- Exercise details:
For each line of the listing that holds "protein", show the full line.

- Data under study:
■ ■ ■ ■
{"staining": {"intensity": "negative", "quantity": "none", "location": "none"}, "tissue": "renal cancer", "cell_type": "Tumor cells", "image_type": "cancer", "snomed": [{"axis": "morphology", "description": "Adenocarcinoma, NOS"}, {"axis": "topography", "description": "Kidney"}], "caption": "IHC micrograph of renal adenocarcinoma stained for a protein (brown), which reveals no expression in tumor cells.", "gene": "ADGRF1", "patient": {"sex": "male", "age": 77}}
■ ■ ■ ■
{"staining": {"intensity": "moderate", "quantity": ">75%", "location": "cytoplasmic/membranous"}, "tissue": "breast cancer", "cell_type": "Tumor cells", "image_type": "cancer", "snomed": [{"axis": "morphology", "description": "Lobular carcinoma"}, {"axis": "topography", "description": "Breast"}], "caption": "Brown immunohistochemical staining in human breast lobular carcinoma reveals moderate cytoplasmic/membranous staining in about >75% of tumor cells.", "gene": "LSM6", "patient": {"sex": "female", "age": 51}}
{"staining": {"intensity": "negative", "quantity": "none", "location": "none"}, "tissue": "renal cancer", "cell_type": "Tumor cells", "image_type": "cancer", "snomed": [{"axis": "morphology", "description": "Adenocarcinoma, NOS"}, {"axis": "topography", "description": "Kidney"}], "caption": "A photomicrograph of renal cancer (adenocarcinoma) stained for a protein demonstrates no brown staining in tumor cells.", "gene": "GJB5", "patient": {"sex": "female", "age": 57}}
■ ■ ■ ■
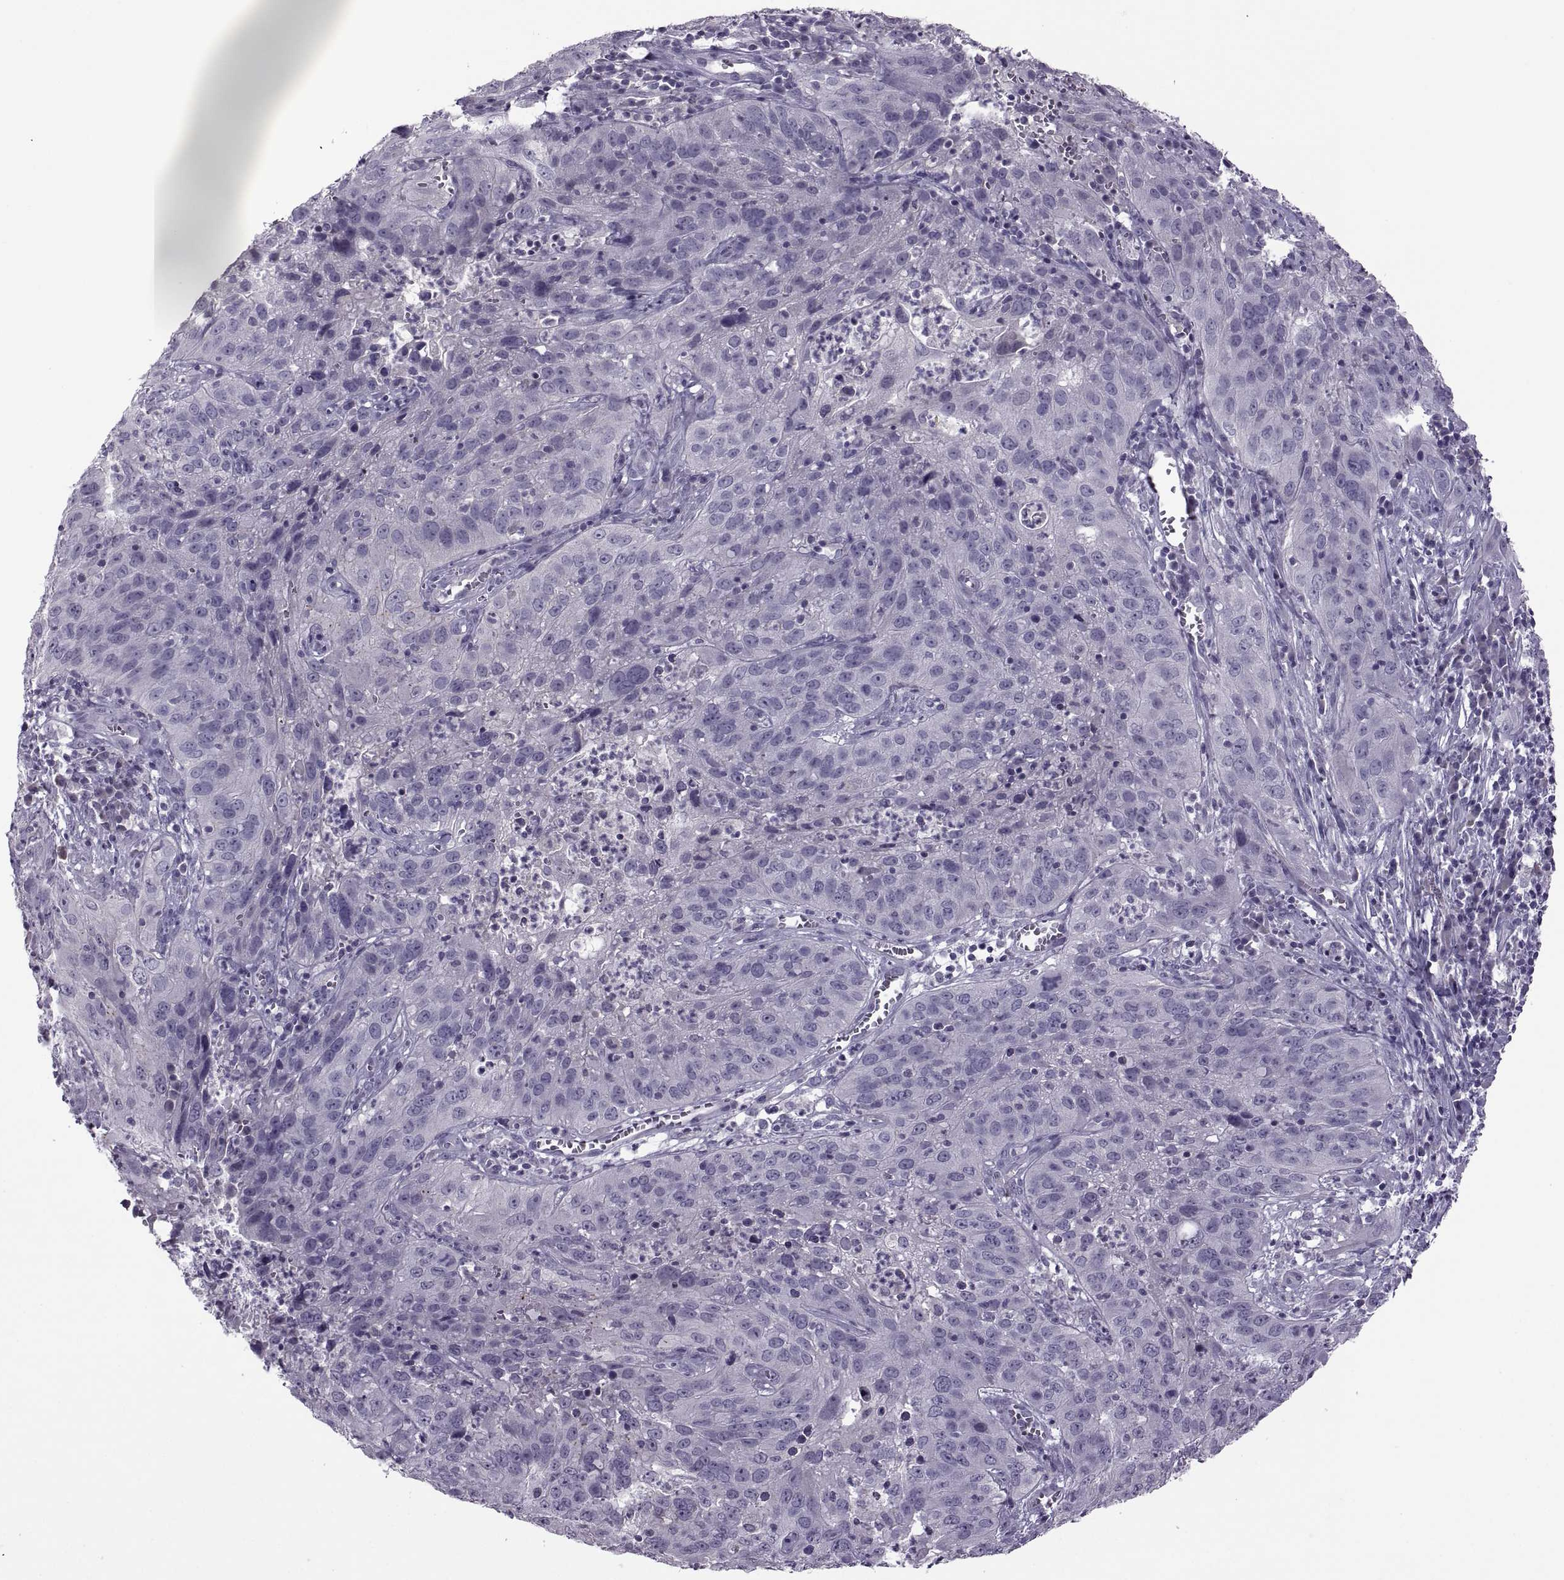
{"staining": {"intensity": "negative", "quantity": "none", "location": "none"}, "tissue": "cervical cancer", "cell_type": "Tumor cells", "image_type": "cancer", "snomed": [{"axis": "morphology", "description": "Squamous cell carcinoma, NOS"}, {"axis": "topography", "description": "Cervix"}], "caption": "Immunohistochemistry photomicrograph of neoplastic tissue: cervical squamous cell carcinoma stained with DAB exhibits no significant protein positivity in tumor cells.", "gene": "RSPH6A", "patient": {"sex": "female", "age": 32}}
■ ■ ■ ■
- Task response:
{"staining": {"intensity": "negative", "quantity": "none", "location": "none"}, "tissue": "renal cancer", "cell_type": "Tumor cells", "image_type": "cancer", "snomed": [{"axis": "morphology", "description": "Adenocarcinoma, NOS"}, {"axis": "topography", "description": "Kidney"}], "caption": "IHC micrograph of renal adenocarcinoma stained for a protein (brown), which reveals no expression in tumor cells.", "gene": "ADGRF1", "patient": {"sex": "male", "age": 77}}
{"staining": {"intensity": "negative", "quantity": "none", "location": "none"}, "tissue": "renal cancer", "cell_type": "Tumor cells", "image_type": "cancer", "snomed": [{"axis": "morphology", "description": "Adenocarcinoma, NOS"}, {"axis": "topography", "description": "Kidney"}], "caption": "A photomicrograph of renal cancer (adenocarcinoma) stained for a protein demonstrates no brown staining in tumor cells.", "gene": "GJB5", "patient": {"sex": "female", "age": 57}}
{"staining": {"intensity": "negative", "quantity": "none", "location": "none"}, "tissue": "cervical cancer", "cell_type": "Tumor cells", "image_type": "cancer", "snomed": [{"axis": "morphology", "description": "Squamous cell carcinoma, NOS"}, {"axis": "topography", "description": "Cervix"}], "caption": "Immunohistochemistry photomicrograph of neoplastic tissue: cervical squamous cell carcinoma stained with DAB exhibits no significant protein positivity in tumor cells.", "gene": "RSPH6A", "patient": {"sex": "female", "age": 32}}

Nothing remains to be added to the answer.